DATA RECORDS START

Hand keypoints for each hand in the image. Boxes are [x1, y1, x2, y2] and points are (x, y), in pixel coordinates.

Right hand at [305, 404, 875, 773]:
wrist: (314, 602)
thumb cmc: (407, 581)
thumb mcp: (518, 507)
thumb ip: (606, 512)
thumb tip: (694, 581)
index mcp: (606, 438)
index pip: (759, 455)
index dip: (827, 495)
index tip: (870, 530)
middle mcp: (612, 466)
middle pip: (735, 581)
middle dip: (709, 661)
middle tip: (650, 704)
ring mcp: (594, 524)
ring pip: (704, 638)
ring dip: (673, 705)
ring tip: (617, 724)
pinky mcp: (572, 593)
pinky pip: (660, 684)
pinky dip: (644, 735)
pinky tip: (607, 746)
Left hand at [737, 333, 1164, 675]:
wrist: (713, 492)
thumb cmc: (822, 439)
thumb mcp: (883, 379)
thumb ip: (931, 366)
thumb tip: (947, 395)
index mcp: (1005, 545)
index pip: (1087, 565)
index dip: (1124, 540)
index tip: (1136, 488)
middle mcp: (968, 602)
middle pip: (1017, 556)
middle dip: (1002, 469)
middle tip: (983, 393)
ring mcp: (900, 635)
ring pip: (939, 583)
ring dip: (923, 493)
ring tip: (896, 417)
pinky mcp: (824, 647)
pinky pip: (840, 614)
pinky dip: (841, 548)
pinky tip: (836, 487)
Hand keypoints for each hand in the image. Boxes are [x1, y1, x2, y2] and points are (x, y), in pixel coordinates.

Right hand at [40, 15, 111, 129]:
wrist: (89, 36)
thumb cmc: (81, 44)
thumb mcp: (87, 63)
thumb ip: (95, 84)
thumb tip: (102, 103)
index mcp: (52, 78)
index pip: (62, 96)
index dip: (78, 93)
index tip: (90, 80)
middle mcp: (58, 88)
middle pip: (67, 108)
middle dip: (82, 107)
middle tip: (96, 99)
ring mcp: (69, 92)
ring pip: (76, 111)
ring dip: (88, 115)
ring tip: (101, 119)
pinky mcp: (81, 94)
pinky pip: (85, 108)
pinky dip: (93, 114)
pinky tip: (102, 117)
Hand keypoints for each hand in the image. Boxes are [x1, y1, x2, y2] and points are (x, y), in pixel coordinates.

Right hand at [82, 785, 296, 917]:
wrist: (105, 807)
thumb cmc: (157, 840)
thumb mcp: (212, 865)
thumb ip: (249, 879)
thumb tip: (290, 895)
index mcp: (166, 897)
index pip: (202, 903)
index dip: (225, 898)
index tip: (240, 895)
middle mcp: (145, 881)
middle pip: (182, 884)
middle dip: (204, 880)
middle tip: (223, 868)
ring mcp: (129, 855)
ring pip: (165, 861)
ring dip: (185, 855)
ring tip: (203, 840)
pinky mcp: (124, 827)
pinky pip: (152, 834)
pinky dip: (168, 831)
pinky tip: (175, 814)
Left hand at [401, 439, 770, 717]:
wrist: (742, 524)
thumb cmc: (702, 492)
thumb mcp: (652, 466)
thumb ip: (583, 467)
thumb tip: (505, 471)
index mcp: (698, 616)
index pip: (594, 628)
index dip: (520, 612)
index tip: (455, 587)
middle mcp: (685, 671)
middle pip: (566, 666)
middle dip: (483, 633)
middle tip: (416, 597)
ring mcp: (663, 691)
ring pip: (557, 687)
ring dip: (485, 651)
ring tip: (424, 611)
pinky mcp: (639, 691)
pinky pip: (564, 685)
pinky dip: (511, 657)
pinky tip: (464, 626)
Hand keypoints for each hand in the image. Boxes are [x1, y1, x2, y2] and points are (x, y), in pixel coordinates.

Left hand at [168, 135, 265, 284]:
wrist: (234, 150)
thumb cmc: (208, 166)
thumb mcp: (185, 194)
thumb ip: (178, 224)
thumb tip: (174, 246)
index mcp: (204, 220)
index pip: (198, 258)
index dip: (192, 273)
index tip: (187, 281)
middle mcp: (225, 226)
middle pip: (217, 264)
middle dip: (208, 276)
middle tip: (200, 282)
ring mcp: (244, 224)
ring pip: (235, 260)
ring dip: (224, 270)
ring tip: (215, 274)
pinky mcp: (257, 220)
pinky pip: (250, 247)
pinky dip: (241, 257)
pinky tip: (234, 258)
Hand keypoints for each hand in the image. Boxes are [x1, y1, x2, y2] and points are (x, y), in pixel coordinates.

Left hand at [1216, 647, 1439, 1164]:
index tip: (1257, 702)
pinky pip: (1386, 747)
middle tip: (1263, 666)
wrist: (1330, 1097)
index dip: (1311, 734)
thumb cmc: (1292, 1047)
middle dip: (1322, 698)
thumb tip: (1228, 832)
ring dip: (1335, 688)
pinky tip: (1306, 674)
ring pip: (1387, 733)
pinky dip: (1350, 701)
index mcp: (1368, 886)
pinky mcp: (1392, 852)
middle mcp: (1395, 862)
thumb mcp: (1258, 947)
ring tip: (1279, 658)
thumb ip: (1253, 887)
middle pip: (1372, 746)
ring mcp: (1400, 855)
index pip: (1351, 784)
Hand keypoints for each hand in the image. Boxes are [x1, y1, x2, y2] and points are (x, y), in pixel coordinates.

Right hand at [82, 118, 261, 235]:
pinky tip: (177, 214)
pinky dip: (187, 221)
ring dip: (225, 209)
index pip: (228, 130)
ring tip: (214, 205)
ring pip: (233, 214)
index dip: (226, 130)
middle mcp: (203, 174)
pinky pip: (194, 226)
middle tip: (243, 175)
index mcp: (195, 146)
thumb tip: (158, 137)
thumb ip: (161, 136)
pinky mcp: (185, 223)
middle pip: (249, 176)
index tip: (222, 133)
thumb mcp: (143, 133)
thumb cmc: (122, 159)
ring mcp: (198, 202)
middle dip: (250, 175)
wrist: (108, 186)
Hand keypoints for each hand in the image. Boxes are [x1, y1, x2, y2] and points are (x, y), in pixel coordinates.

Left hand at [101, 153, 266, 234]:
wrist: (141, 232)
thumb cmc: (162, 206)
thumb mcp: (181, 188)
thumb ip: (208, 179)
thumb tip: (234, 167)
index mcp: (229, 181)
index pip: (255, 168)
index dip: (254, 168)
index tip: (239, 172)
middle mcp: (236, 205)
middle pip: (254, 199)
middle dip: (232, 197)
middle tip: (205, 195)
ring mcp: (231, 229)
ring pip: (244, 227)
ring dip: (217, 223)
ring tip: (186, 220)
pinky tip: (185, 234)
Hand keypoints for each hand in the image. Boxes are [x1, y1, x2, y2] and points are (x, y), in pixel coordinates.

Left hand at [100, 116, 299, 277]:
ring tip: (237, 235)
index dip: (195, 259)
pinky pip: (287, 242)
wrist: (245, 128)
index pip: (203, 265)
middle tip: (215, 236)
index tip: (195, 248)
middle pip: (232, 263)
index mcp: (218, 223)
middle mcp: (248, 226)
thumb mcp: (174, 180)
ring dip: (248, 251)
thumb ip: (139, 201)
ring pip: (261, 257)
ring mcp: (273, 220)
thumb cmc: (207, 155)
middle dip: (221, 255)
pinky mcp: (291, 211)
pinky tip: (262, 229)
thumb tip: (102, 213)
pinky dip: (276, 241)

DATA RECORDS END

From the entries above, restate word for word the lines from the line containing "thumb mcp: (143, 133)" to the line containing "pinky tip: (185, 234)", both ends included, and nothing more.

thumb mcp: (143, 133)
thumb cmc: (122, 159)
ring mcp: (198, 202)
middle dip: (250, 175)
wrist: (108, 186)
Hand keypoints for each hand in the image. Boxes are [x1, y1, x2, y2] and points are (x, y), in pixel coordinates.

Left hand at [101, 153, 266, 234]:
wrist: (141, 232)
thumb cmc: (162, 206)
thumb mcp: (181, 188)
thumb ip: (208, 179)
thumb tip: (234, 167)
index mcp: (229, 181)
index pip: (255, 168)
index dip: (254, 168)
index tip: (239, 172)
middle mcp: (236, 205)
middle pip: (254, 199)
middle dip: (232, 197)
middle tip: (205, 195)
ring mcp: (231, 229)
ring pip: (244, 227)
ring dip: (217, 223)
ring tip: (186, 220)
pinky tip: (185, 234)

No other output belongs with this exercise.